Sari Sadiya

Manshan Guo, Bhavin Choksi, Sari Sadiya et al.

In contrast to human vision, artificial neural networks (ANNs) remain relatively susceptible to adversarial attacks. To address this vulnerability, efforts have been made to transfer inductive bias from human brains to ANNs, often by training the ANN representations to match their biological counterparts. Previous works relied on brain data acquired in rodents or primates using invasive techniques, from specific regions of the brain, under non-natural conditions (anesthetized animals), and with stimulus datasets lacking diversity and naturalness. In this work, we explored whether aligning model representations to human EEG responses to a rich set of real-world images increases robustness to ANNs. Specifically, we trained ResNet50-backbone models on a dual task of classification and EEG prediction; and evaluated their EEG prediction accuracy and robustness to adversarial attacks. We observed significant correlation between the networks' EEG prediction accuracy, often highest around 100 ms post stimulus onset, and their gains in adversarial robustness. Although effect size was limited, effects were consistent across different random initializations and robust for architectural variants. We further teased apart the data from individual EEG channels and observed strongest contribution from electrodes in the parieto-occipital regions. The demonstrated utility of human EEG for such tasks opens up avenues for future efforts that scale to larger datasets under diverse stimuli conditions with the promise of stronger effects.

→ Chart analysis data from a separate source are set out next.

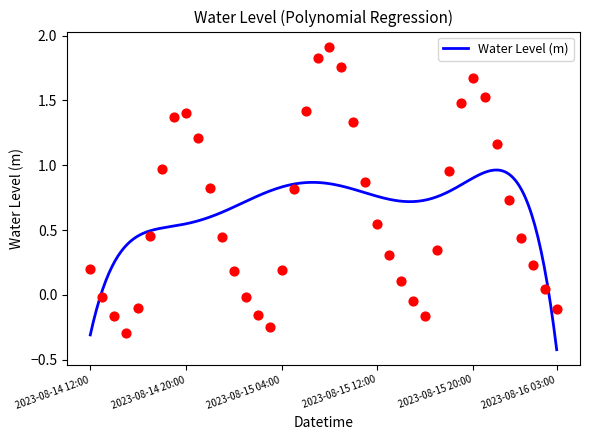

Which has a higher value, 2023-08-15 07:00 or 2023-08-14 17:00?

2023-08-15 07:00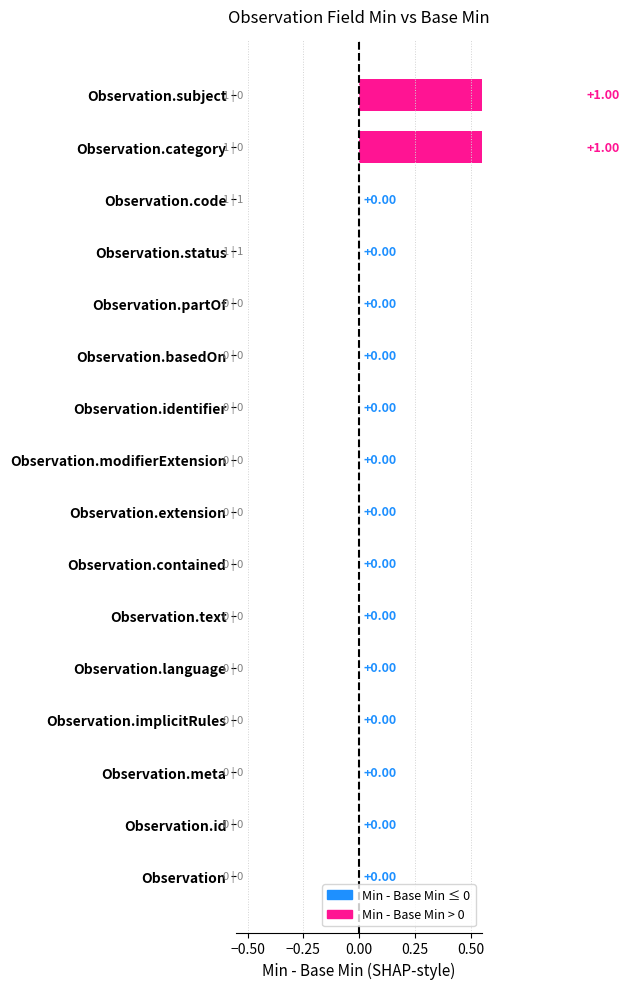

What is the label of the 12th bar from the right?

Observation.language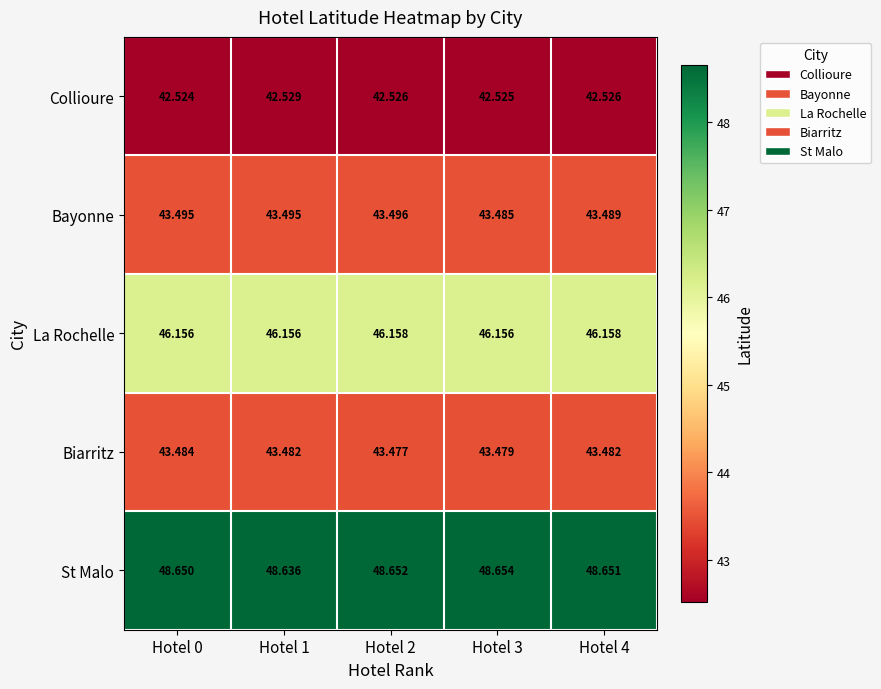

Which series has the widest spread of values?

St Malo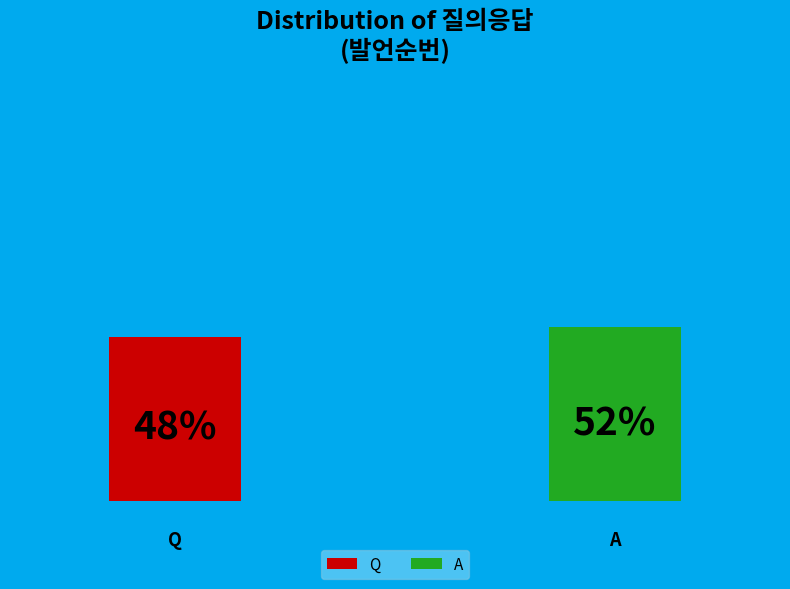

What is the majority slice?

A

Phuong Quynh Le, Jörg Schlötterer, Sari Sadiya et al.

Shortcut mitigation strategies commonly rely on training data annotations, group-balanced held-out data or the presence of all groups, i.e., all combinations of (spurious) attributes and classes, in the training data. However, these requirements are rarely met in practice. We instead propose a method for targeted model analysis to identify a small set of instances in which the model relies on spurious attributes. Using that set and following ``this feature should not be used for prediction'' reasoning, we identify highly relevant neurons in an intermediate layer and regularize their impact. This ensures that models learn to depend on informative features rather than being right for the wrong reasons, thereby improving robustness without requiring additional balanced held-out data or annotations.

Lukas Kuhn, Sari Sadiya, Jorg Schlotterer et al.

Shortcut learning, i.e., a model's reliance on undesired features not directly relevant to the task, is a major challenge that severely limits the applications of machine learning algorithms, particularly when deploying them to assist in making sensitive decisions, such as in medical diagnostics. In this work, we leverage recent advancements in machine learning to create an unsupervised framework that is capable of both detecting and mitigating shortcut learning in transformers. We validate our method on multiple datasets. Results demonstrate that our framework significantly improves both worst-group accuracy (samples misclassified due to shortcuts) and average accuracy, while minimizing human annotation effort. Moreover, we demonstrate that the detected shortcuts are meaningful and informative to human experts, and that our framework is computationally efficient, allowing it to be run on consumer hardware.